課題文 →
▬▬▬▬▬▬▬▬▬▬
ベルギー上院議会では6月12日、中国における臓器の強制摘出を非難する議案が可決した(大紀元)

ベルギー上院議会、中国の臓器摘出問題を非難する法案可決

ベルギー上院議会で6月12日、中国共産党が法輪功学習者やウイグル人など「良心の囚人」に対して、強制的に臓器を摘出している問題を非難する法案が可決した。

今回、ベルギー上院議会で可決した決議7-162は、ベルギー政府が中国に対して、国連人権理事会特別調査官による調査の受け入れ、臓器の入手ルートに完全な透明性の確立、臓器移植に関する定期的な情報公開、臓器強制摘出に関わった疑いのある人物を起訴するなど、この問題の即刻停止に向けて行動するよう厳しく催促している。

各党議員は、臓器摘出といった犯罪行為に反対するとの意見を述べた。

マーク・デメスメーカー議員は、「中国は共産党による権威主義体制下の社会で、閉鎖的な政治体制が厳しい。この政治システムの下で、法輪功やキリスト教徒、少数民族が「生きた臓器のドナープール」にされていると語った。
▬▬▬▬▬▬▬▬▬▬
保存データ →
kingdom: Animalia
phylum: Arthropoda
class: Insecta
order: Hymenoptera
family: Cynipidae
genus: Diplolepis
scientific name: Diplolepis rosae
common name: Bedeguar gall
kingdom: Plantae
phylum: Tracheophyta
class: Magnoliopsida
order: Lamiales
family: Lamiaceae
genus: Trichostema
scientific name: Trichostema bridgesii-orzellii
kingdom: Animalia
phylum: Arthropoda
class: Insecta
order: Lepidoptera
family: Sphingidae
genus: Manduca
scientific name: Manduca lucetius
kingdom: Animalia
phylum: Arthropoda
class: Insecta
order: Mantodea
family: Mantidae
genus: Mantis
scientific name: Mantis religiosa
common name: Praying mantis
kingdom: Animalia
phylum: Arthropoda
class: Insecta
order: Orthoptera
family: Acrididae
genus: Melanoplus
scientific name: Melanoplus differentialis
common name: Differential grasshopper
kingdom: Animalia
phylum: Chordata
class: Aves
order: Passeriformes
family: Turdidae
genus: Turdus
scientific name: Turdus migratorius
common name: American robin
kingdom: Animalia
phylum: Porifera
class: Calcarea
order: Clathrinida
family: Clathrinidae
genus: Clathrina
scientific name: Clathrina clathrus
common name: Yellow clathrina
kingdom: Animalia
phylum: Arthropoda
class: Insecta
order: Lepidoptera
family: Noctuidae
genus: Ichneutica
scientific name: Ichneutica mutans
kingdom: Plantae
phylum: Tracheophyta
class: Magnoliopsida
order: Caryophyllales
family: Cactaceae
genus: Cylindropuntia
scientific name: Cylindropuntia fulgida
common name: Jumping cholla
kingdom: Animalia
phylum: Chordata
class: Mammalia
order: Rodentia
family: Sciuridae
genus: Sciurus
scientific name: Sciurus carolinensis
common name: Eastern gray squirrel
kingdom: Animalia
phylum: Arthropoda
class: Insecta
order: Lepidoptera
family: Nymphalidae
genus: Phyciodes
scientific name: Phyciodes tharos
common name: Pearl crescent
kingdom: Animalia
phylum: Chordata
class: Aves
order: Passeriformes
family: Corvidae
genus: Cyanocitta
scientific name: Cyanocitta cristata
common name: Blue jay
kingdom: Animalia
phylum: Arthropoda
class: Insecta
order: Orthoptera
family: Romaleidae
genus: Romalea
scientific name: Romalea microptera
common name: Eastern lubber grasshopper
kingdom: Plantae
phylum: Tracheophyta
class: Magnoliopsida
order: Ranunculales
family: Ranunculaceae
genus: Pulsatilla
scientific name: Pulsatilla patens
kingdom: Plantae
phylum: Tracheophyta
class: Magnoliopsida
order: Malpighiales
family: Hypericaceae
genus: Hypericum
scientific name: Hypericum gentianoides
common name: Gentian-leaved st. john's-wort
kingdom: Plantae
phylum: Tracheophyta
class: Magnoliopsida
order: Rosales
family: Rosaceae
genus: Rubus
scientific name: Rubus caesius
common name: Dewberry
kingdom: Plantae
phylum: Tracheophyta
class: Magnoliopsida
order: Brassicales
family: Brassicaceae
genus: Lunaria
▬▬▬▬▬▬▬▬▬▬
作業内容 → ベルギー上院議会の決議を伝える記事の続きを、最後の文の後から書いてください。

解答例 →
ゲイン・ゴイデンホーフェン上院議員は、決議案のスポンサーを代表して、次のように述べた。声明の中で、「中国側の処刑数と移植件数はそれぞれ信頼性が低い。中国共産党政権が主張する『死刑囚の臓器利用』は考えにくい」「私たちは、違法で非人道的な行為を止めるための努力を継続する」と述べた。

エレーヌ・リクマンズ議員は、「中国は、臓器移植について『何も隠すことがない』というのであれば、独立した国際的調査官の立ち入りを可能にして、定期的に詳細な報告を行うべきである」と付け加えた。

決議は、2016年4月27日に欧州議会が可決した「中国の良心の囚人から臓器を強制摘出する非難決議」や、カナダの人権弁護士デービッド・マタス氏らによる中国臓器移植問題の調査報告「戦慄の臓器狩り」、2019年6月、人道犯罪を裁量する民衆法廷が、「中国ではいまもなお継続して広範囲に渡り臓器の強制摘出が行われている」などの報告を参考にした。

決議には「臓器移植のために臓器を販売する目的で宗教的・政治的な囚人を殺害することは、生命の基本的権利を侵害するものであり、絶対許されないことである」と書かれている。

ベルギー国内法は、海外で違法な臓器移植を受けることやその仲介を禁止すると定めている。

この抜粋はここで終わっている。